From the above discussion, the limitations of the LW-ResNet model can be summarized as follows: LW-ResNet has insufficient ability to distinguish high and low information features with different spatial locations and insufficient ability to extract fine-grained features. This paper aims to construct an efficient lightweight model suitable for real production links. It has become an important task to improve the recognition ability of the model under the background of high complexity and to construct a dataset of disease images with different stages of disease. In the future, the designed model can be optimized by advanced meta-heuristic algorithms [5961] to be applied to other problems, such as transportation and logistics management [62], complex systems [63], signal processing [64], path planning [65,66], and controllable charging [67].

6  Conclusions

To improve the application ability of the model in the actual environment, this paper proposes a lightweight LW-ResNet model. The proposed model makes up for the shortcomings of many parameters, high complexity, and poor generalization ability in the real environment of ResNet18 and realizes the rapid identification of 6 kinds of diseased apple leaves and healthy leaves under a complex background. The average precision, recall, and F1-score of the method in this paper are all over 97%, the parameter memory is only 6% of the original model ResNet18, and FLOPs is reduced by 86%. In addition, LW-ResNet also has obvious advantages in recognition speed and training speed. It can process 276 images per second, and the training time is only 0.83 h. It is proposed that the model has strong robustness and is suitable for application in small embedded devices with limited resources. It can play a positive role in the prevention and control of apple leaf diseases in the agricultural production process.

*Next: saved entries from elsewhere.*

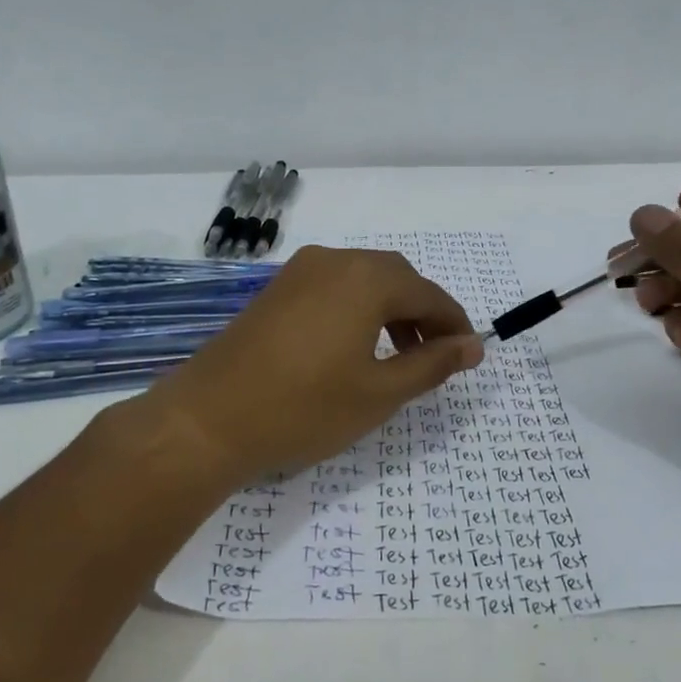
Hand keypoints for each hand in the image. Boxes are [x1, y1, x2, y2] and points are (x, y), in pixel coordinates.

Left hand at [141, 246, 484, 482]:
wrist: (207, 420)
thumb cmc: (304, 409)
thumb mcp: (379, 392)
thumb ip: (432, 365)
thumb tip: (473, 346)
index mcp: (366, 279)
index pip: (429, 294)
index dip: (454, 324)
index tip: (469, 354)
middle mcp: (334, 261)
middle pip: (397, 278)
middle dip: (423, 313)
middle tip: (435, 356)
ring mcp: (299, 272)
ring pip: (363, 280)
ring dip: (390, 310)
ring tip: (398, 355)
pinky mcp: (276, 290)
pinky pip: (333, 287)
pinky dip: (357, 309)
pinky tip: (353, 347)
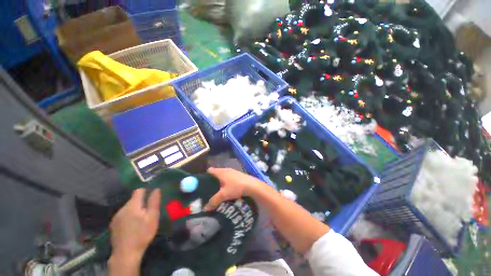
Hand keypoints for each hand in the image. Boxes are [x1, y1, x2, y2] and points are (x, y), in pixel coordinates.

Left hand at [109, 188, 160, 263]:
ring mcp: (116, 217)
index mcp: (132, 205)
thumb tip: (156, 189)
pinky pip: (123, 215)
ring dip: (135, 210)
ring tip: (141, 220)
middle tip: (148, 213)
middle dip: (141, 203)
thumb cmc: (142, 233)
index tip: (152, 198)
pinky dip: (129, 217)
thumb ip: (154, 202)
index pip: (139, 191)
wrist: (125, 253)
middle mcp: (122, 208)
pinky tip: (132, 226)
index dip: (146, 191)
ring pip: (128, 208)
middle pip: (133, 200)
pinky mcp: (113, 225)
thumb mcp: (153, 217)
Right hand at [204, 167, 264, 210]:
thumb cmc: (236, 187)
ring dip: (220, 181)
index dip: (205, 176)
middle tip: (209, 189)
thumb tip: (205, 208)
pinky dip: (226, 182)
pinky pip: (229, 177)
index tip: (202, 184)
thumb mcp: (224, 195)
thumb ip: (214, 201)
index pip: (210, 170)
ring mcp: (233, 171)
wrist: (252, 185)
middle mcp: (226, 169)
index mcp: (221, 172)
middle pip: (216, 173)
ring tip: (218, 190)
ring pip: (223, 175)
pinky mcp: (238, 175)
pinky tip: (227, 189)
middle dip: (212, 180)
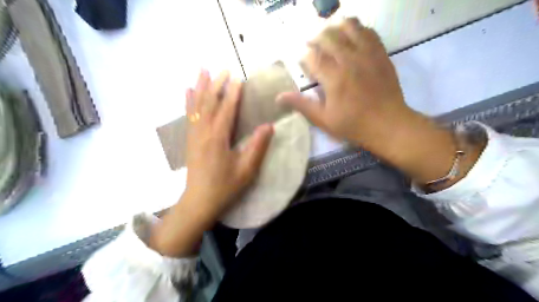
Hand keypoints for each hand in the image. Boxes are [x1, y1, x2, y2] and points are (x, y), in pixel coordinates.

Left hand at [147, 71, 273, 256]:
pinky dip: (189, 101)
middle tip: (223, 69)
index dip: (233, 94)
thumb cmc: (225, 187)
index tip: (238, 78)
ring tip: (203, 70)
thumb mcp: (246, 170)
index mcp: (218, 138)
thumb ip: (257, 147)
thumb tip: (268, 126)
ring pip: (197, 106)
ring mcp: (194, 136)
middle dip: (216, 84)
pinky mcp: (190, 140)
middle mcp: (204, 132)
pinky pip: (189, 116)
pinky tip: (188, 92)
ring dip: (200, 87)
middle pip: (209, 103)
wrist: (199, 202)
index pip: (227, 110)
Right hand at [278, 16, 484, 187]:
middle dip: (316, 38)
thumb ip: (302, 105)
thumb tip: (279, 97)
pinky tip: (351, 36)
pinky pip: (368, 32)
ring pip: (349, 27)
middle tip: (312, 45)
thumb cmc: (353, 125)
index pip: (313, 56)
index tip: (301, 59)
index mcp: (334, 78)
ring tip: (330, 35)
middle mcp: (349, 60)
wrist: (388, 124)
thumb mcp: (324, 119)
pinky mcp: (381, 54)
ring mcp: (367, 54)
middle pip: (329, 36)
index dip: (304, 55)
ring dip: (336, 27)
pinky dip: (357, 29)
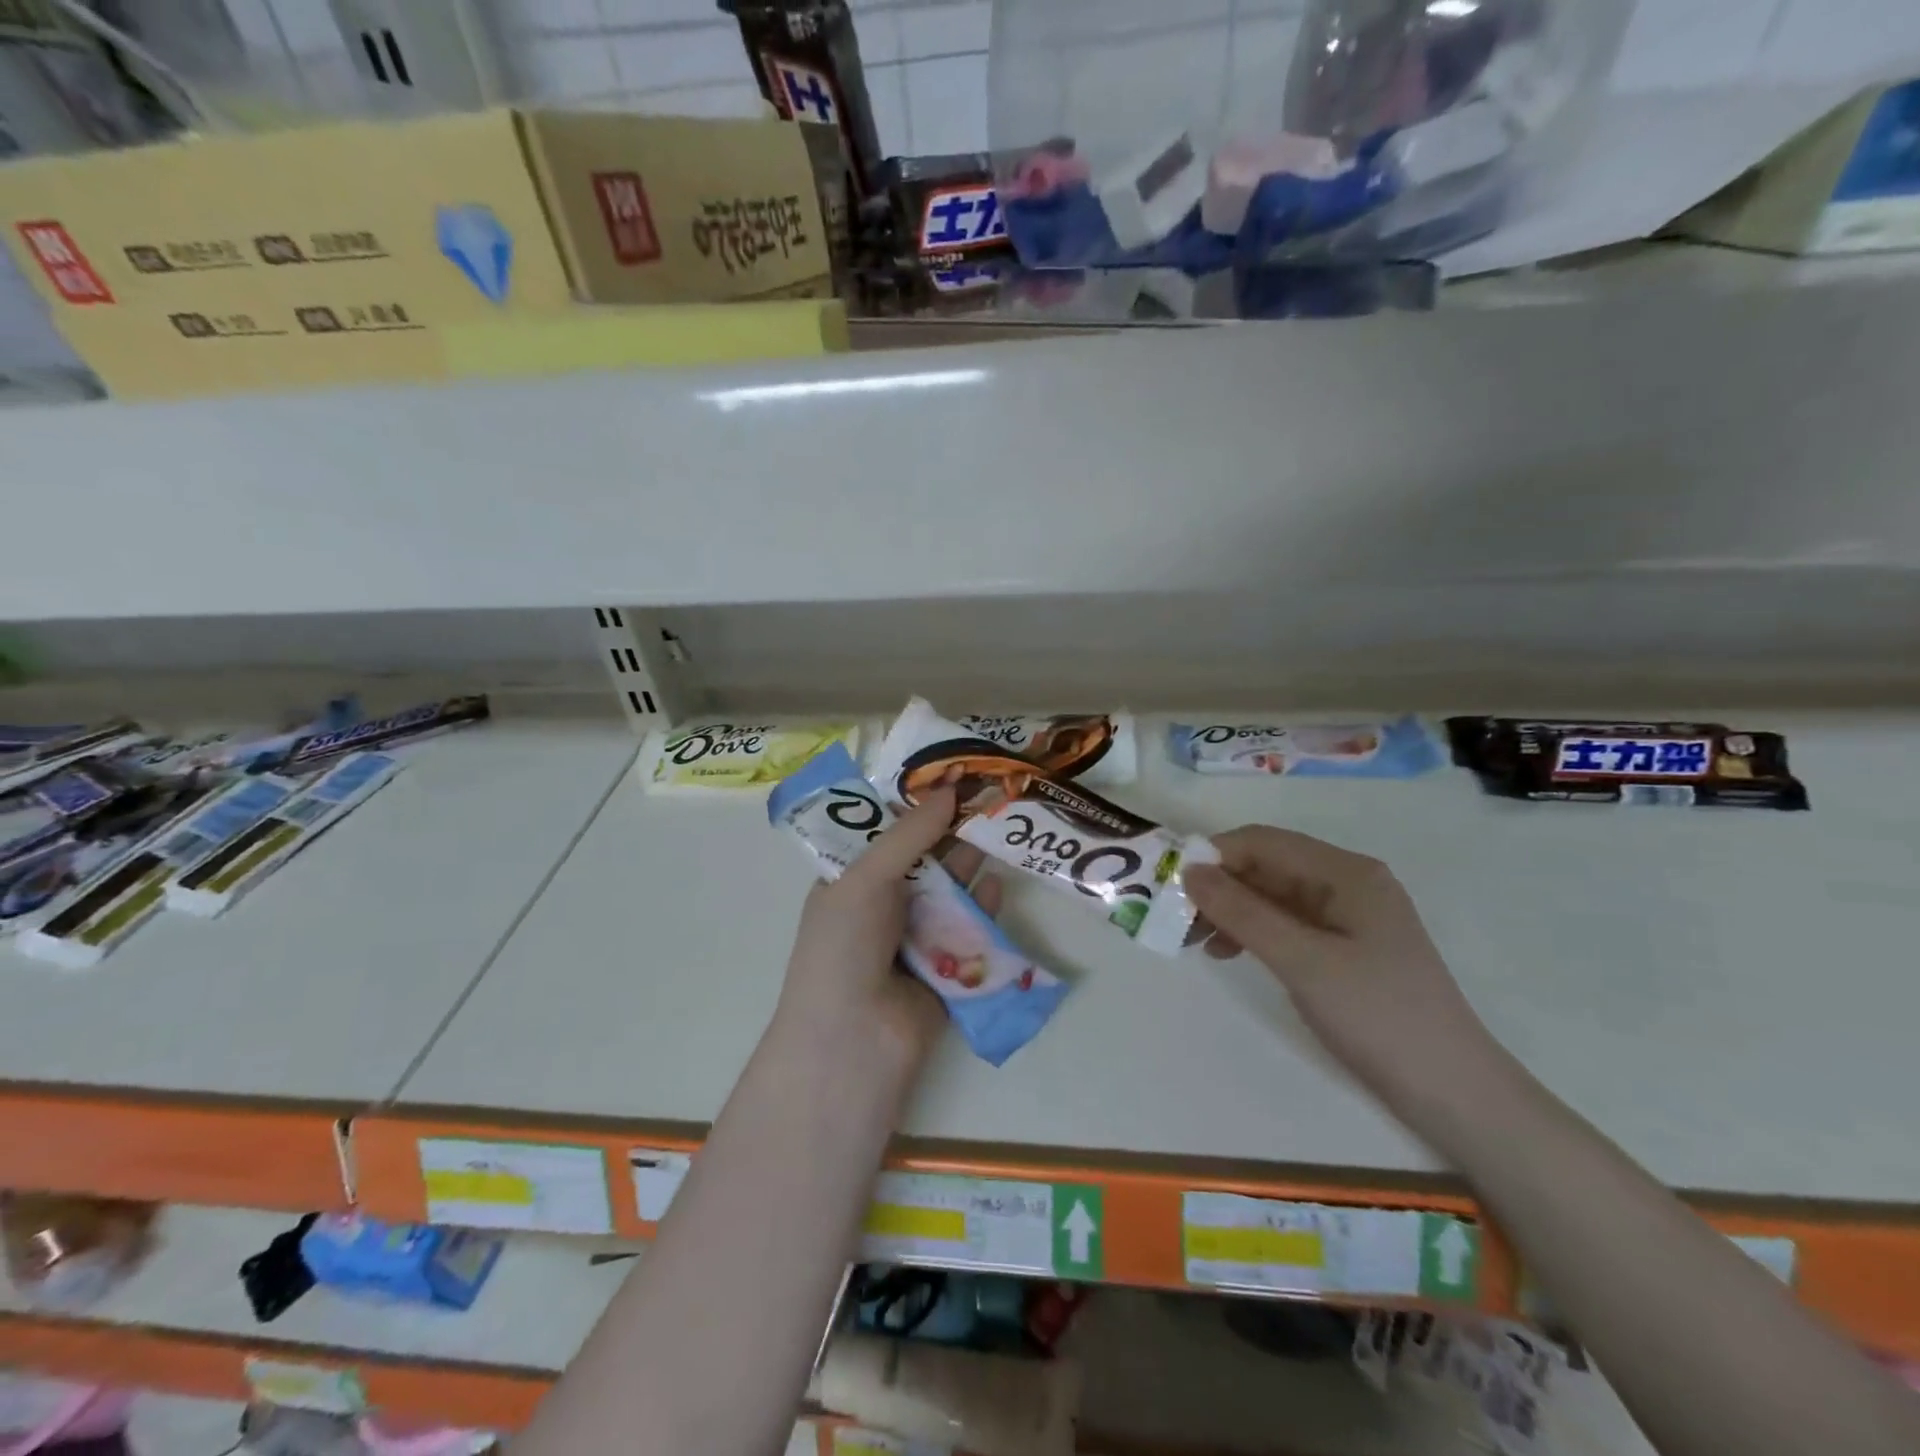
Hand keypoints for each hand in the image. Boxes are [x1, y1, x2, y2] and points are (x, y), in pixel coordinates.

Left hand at [775, 787, 1001, 1064]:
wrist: (853, 1042)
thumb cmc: (844, 947)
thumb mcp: (866, 878)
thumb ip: (910, 836)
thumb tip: (949, 791)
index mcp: (852, 882)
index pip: (886, 834)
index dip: (915, 806)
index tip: (952, 776)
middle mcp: (884, 906)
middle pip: (925, 860)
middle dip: (952, 832)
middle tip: (989, 796)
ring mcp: (916, 938)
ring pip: (951, 892)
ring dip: (971, 865)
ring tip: (1002, 830)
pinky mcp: (948, 967)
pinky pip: (970, 929)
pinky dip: (984, 909)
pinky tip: (999, 886)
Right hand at [1184, 826, 1500, 1129]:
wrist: (1452, 1091)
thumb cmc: (1377, 1015)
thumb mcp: (1302, 960)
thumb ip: (1242, 912)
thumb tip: (1189, 871)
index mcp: (1345, 872)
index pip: (1263, 842)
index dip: (1214, 855)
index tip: (1171, 885)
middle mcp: (1347, 883)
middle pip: (1267, 866)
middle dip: (1219, 886)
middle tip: (1178, 920)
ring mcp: (1348, 916)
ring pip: (1273, 896)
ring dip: (1232, 910)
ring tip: (1198, 942)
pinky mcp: (1346, 947)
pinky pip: (1287, 923)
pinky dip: (1254, 931)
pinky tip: (1231, 952)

However, there are still some problems with this method that urgently need to be solved. The future work is as follows:

(1)   From experiments, it is found that the ability of the model in this paper to suppress background noise still needs to be improved. Future research will focus on improving the sensitivity of the model to the difference between the background and the target in the spatial domain.

(2)   Differences in different disease stages and similar disease characteristics often affect the recognition performance of the model. In subsequent research, we will collect apple leaves with different stages of disease by shooting, expanding and refining the dataset and combine the dataset design for the apple disease recognition model with a strong ability to extract fine-grained features.

Funding Statement: This research was funded by the Science and Technology Development Program of Jilin Province (20190301024NY) and the Precision Agriculture and Big Data Engineering Research Center of Jilin Province (2020C005).

Conflicts of Interest: The authors declare that they have no conflicts of interest to report regarding the present study.